Adabnya, anak gimbal harus diruwat dan diritualkan bila rambutnya akan dipotong. Itu pun kalau si anak sudah memintanya. Kala itu, Rachel meminta potong saat usianya 6 tahun. Itu berarti, ia merasakan punya rambut gimbal selama 3 tahun.
Alisha Rachel Maahira, mantan anak gimbal yang kini rambutnya sudah lurus bersama fotonya dengan burung merak saat masih berambut gimbal. Foto ini adalah syarat sebelum ia memotong rambut. Tempo/Francisca Christy Rosana
Sebelum ruwatan potong rambut gimbal dilaksanakan, Rachel punya permintaan. Konon permintaan ini kudu dituruti, meski tak masuk akal. “Anak itu minta foto dengan burung merak yang sayapnya merentang,” kata Habib. Habib pun mendatangi tiga kebun binatang.
“Saya hampir putus asa. Tapi tiba-tiba, di barisan merak terakhir di kebun binatang ketiga, ada seekor burung yang menghampiri anak saya. Sayapnya langsung terbuka,” katanya. Momentum kala itu rasanya diliput banyak hal magis.

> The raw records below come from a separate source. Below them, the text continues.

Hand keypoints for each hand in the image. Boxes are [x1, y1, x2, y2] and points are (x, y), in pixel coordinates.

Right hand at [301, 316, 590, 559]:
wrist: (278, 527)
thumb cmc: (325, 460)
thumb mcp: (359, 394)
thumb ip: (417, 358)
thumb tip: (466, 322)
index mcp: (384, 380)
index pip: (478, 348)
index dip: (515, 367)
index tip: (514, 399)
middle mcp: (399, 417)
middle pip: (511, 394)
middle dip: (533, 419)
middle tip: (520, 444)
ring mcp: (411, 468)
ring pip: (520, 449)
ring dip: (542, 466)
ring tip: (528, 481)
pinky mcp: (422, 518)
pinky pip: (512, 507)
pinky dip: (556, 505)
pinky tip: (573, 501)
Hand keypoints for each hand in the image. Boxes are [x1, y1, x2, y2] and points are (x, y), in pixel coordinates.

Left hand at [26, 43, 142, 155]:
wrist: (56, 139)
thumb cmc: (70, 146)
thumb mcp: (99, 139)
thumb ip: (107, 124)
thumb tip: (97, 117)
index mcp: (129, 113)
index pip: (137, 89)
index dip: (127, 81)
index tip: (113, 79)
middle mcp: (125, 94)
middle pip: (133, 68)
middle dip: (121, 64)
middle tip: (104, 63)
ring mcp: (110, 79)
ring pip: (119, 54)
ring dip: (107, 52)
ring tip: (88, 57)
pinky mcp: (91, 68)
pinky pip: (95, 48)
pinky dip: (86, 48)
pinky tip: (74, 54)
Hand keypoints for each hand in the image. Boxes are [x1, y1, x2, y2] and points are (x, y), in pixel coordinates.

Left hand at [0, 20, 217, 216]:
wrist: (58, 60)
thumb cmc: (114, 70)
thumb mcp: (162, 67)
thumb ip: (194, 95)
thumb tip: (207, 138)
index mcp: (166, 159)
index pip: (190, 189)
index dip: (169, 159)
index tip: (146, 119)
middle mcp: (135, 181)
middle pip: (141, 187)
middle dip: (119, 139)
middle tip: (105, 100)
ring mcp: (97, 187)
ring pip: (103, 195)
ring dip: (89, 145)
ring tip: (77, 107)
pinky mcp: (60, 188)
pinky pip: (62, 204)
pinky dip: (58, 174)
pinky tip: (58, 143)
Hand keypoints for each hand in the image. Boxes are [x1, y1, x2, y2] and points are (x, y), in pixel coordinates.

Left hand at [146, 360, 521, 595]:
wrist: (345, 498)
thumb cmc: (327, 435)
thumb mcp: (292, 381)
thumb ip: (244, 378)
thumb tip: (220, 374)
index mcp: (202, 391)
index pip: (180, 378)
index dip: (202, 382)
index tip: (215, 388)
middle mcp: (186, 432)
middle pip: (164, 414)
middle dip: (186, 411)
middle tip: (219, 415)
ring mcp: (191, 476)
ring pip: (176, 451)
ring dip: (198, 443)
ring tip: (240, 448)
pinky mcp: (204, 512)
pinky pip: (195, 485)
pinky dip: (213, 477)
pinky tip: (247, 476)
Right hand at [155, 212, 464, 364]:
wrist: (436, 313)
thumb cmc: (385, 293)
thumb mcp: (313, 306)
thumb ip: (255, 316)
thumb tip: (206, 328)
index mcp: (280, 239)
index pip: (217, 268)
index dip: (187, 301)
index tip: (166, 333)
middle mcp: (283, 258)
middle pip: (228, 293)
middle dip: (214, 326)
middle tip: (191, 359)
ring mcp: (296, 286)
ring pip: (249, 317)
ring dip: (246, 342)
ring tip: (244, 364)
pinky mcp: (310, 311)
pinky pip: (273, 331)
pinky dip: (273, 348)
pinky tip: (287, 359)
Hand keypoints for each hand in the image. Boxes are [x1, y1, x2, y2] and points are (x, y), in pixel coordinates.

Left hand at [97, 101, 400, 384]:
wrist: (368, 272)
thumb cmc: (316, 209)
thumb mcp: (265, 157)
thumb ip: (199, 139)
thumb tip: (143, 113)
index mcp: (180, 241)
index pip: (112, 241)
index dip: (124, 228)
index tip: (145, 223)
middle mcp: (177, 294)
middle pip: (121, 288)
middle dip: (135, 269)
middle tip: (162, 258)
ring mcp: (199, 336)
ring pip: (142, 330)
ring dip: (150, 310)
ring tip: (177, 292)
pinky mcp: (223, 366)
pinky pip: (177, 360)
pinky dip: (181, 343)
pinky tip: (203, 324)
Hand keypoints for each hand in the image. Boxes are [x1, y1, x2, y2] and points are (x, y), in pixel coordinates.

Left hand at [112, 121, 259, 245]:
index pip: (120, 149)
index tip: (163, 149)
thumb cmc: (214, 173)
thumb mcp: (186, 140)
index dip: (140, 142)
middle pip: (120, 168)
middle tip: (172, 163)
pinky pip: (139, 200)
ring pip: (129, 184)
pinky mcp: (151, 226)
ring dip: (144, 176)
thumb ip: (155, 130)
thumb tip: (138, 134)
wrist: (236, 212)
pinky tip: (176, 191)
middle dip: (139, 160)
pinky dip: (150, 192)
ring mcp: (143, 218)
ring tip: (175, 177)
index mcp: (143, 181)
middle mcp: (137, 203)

Rachel menggelar ritual potong rambut gimbal di rumahnya pada 2016 . Pemotongnya adalah sesepuh kampung itu, Hartati. Konon, Hartati adalah keturunan kejawen. Eyang kakung Hartati penyimpan wayang yang terbuat dari kulit manusia. Hartati juga merupakan pengasuh Rachel sejak ia bayi.
Setelah diruwat, Rachel berubah menjadi anak biasa. Rambutnya lurus. Perilakunya tak ganjil. Namun, kepercayaan bahwa ia adalah titisan Kyai Kolo Dete tak boleh luntur. Keberadaannya berhasil memahamkan orang-orang terdekatnya bahwa budaya, ritus, dan ritual itu masih sangat hidup dan butuh dihidupi.
“Ayo kak, kita main. Nanti aku cium,” kata Rachel. Senyumnya malu-malu. Pipinya merona karena tersapu hawa dingin 11 derajat Celcius yang menyelimuti Dieng.